Here is the output image:

Object detection with YOLOv3 in images before NMS

As you can see, there are two bounding boxes around the stop sign. We can use non-maximum suppression (NMS) to eliminate the weaker bounding box and keep only the stronger one.

To apply NMS, we first need to define a confidence threshold and an NMS threshold. The confidence threshold is used to filter out weak detections, and the NMS threshold is used to determine how close two bounding boxes need to be in order to be considered overlapping.

OpenCV provides the cv2.dnn.NMSBoxes function to apply NMS to the bounding boxes.

This function takes 4 arguments: the list of bounding boxes, the list of confidences, the confidence threshold, and the NMS threshold. It returns the indices of the bounding boxes that should be kept after NMS.
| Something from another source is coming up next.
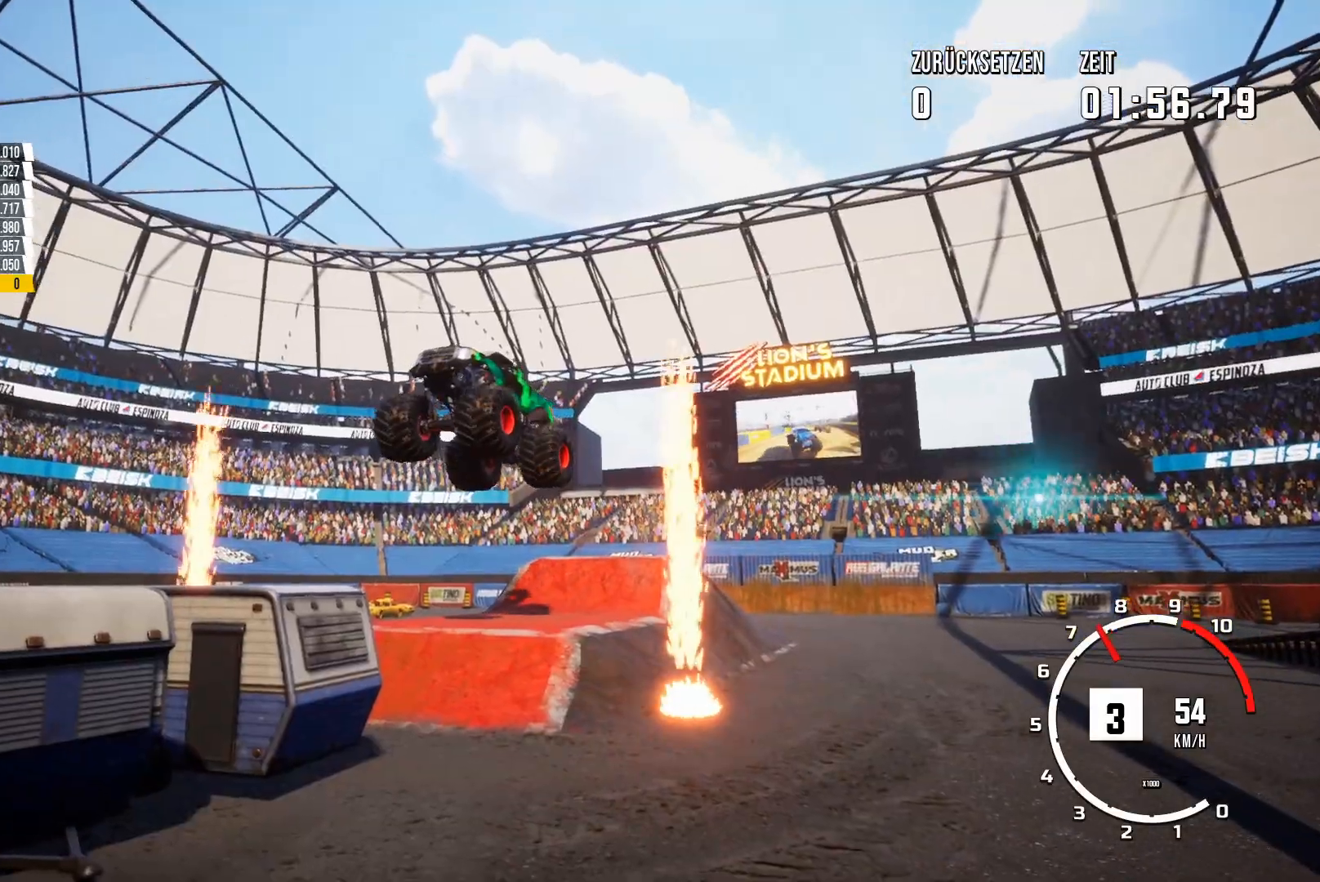
{"buttons": [], "left_stick": "center", "events": []}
# apply non-maximum suppression to remove weak bounding boxes that overlap with others.
indices = cv2.dnn.NMSBoxes(boxes, confidences, confidence_thresh, NMS_thresh)
indices = indices.flatten()
for i in indices:
    (x, y, w, h) = boxes[i][0], boxes[i][1], boxes[i][2], boxes[i][3]
    cv2.rectangle(image, (x, y), (x + w, y + h), green, 2)
    text = f"{classes[class_ids[i]]}: {confidences[i] * 100:.2f}%"
    cv2.putText(image, text, (x, y - 15), cv2.FONT_HERSHEY_SIMPLEX, 0.5, green, 2)
    
# show the output image
cv2.imshow("After NMS", image)
cv2.waitKey(0)

We loop over the indices and filter the bounding boxes, confidences, and class IDs lists using the indices. We then draw the bounding boxes, class labels, and confidences on the input image.

Here is our final result:

Object detection with YOLOv3 in images after NMS

After applying NMS, we can see that there is only one bounding box around the stop sign with a confidence of 99.95%.

Let's try with another image:

Traffic light detection before and after nms

You can get the complete code for this tutorial along with the images from this link.

Object Detection with YOLOv3 in Real-Time Video

Now that we have seen how to perform object detection with YOLOv3 in images, let's try to detect objects in real-time video.

The code for this section is almost the same as the code for object detection in images. The only difference is that we need to loop over the frames in the video stream and apply the object detection algorithm to each frame.

import numpy as np
import cv2
import os
import time


# define the minimum confidence (to filter weak detections), 
# Non-Maximum Suppression (NMS) threshold, and the green color
confidence_thresh = 0.5
NMS_thresh = 0.3
green = (0, 255, 0)

# Initialize the video capture object
video_cap = cv2.VideoCapture("examples/videos/1.mp4")

# load the class labels the model was trained on
classes_path = "yolov3-config/coco.names"
with open(classes_path, "r") as f:
    classes = f.read().strip().split("\n")
    
# load the configuration and weights from disk
yolo_config = "yolov3-config/yolov3.cfg"
yolo_weights = "yolov3-config/yolov3.weights"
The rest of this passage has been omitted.